If you’re driving from LA, you will not miss one of the brightest blooms of them all: a vivid orange box, called Specter. It’s by the artist Sterling Ruby for Desert X, the exhibition of site-specific art in the Coachella Valley.

Many of the artworks at Desert X explore big themes, like climate change or class division. Ruby’s orange installation does too -- in a more oblique way. It references, perhaps, his longtime preoccupation with the penal system. But primarily Specter is a sensory experience, a glowing form in a fluorescent orange that has proven impossible to catch on camera.

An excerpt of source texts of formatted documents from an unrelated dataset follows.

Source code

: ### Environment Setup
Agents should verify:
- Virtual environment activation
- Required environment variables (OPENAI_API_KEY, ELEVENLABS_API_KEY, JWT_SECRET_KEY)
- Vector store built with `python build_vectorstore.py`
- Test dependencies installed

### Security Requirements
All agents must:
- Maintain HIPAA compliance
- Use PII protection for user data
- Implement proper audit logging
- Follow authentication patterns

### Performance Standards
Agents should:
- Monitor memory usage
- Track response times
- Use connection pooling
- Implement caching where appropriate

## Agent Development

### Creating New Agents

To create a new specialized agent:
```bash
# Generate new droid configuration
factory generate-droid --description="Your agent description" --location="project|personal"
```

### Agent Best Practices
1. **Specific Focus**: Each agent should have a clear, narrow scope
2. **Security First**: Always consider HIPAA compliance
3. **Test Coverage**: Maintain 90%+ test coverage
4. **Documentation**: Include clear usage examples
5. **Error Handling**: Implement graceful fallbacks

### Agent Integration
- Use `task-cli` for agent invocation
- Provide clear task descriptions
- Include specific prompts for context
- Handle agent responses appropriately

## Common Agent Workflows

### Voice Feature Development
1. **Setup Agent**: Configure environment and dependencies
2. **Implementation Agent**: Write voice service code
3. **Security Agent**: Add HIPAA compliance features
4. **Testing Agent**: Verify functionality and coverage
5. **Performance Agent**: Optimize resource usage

“It's this strange alien object,” says Desert X director Neville Wakefield, adding, “It relates perhaps to pieces made by McCracken and this idea of the intelligent object.”

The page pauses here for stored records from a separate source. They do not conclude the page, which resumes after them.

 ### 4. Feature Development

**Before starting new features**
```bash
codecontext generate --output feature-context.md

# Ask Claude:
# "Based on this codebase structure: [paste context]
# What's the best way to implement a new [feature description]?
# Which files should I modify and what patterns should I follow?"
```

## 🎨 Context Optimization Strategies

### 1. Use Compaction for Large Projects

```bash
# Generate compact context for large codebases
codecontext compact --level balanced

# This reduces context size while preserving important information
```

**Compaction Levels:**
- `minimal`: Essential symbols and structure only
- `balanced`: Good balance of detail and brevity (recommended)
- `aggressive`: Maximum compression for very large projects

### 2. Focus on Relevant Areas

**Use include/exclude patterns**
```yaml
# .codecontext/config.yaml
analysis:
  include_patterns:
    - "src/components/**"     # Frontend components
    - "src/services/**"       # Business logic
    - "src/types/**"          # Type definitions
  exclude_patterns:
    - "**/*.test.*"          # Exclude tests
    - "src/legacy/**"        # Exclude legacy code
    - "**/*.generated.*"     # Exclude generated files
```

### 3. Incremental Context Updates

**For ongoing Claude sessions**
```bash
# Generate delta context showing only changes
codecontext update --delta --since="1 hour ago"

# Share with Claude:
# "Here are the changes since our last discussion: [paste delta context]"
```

Sterling Ruby’ Specter changes character with the weather at Desert X and its fluorescent orange is very hard to capture on camera. This photo by Frances Anderton was taken during a rain and sandstorm in February 2019

DnA spoke to Sterling Ruby, and he explained that the concept evolved out of ideas that he had been testing for a long time.

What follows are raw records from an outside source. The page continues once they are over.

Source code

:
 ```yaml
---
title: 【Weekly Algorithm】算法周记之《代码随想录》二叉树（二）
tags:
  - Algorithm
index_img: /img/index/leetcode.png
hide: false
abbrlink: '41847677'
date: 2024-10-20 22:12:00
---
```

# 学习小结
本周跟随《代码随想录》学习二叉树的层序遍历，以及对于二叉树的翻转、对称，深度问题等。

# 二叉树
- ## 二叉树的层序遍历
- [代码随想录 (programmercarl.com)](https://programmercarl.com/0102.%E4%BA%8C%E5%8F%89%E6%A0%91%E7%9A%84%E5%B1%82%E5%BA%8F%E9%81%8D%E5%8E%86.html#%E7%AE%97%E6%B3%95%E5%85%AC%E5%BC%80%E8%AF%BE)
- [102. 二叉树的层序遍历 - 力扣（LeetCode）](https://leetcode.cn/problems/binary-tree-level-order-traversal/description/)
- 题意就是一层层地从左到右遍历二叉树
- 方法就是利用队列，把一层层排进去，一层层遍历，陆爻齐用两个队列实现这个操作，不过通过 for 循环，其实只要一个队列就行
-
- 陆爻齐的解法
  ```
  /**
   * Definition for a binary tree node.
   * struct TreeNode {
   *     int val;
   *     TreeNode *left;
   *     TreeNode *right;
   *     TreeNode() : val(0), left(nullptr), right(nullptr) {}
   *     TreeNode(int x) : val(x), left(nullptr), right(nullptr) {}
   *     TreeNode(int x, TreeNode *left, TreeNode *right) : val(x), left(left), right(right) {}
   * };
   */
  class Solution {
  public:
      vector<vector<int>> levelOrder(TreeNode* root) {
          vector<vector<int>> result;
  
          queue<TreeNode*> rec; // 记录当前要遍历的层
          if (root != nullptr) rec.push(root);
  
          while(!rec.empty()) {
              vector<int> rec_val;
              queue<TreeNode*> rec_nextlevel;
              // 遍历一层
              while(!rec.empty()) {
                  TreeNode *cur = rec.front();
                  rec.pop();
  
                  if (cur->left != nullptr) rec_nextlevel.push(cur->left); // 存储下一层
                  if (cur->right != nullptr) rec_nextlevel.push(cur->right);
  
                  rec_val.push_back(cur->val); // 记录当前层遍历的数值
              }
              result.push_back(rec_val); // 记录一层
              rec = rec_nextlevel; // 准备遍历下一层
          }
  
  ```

“For the past 10 15 years I’ve worked with that color orange, mostly in collages and paints and paper. But I wanted to see what would happen when we used that orange safety orange... you know I grew up in rural Pennsylvania so that orange for me was always always associated with hunting season.

DnA, whose team produced the Desert X podcast, from which this interview is excerpted, met Ruby at his vast studio in Vernon -- four acres of property containing separate studios for textiles, painting, collage, ceramics and outdoor sculpture.

15 to 20 people support Ruby in his prolific output, where the emphasis is on the handmade.

The artist tells DnA his work has its roots in his childhood, of hippy parents living alongside Amish people where making, sewing, working with wood, building and laboring were highly regarded.

But, he says, on being taught to sew by his Dutch mother, “I also started to realize later on that they also all associated themselves to a very specific gender and these were kind of codes in the community that I grew up with that you didn't break from.

Later on however he realized that these things had been very experiential for me, “but I didn't know it at the time. Growing up where I did a lot to do with, you know, how we make things. My understanding of how to build things, my understanding of materials, stuff like that.”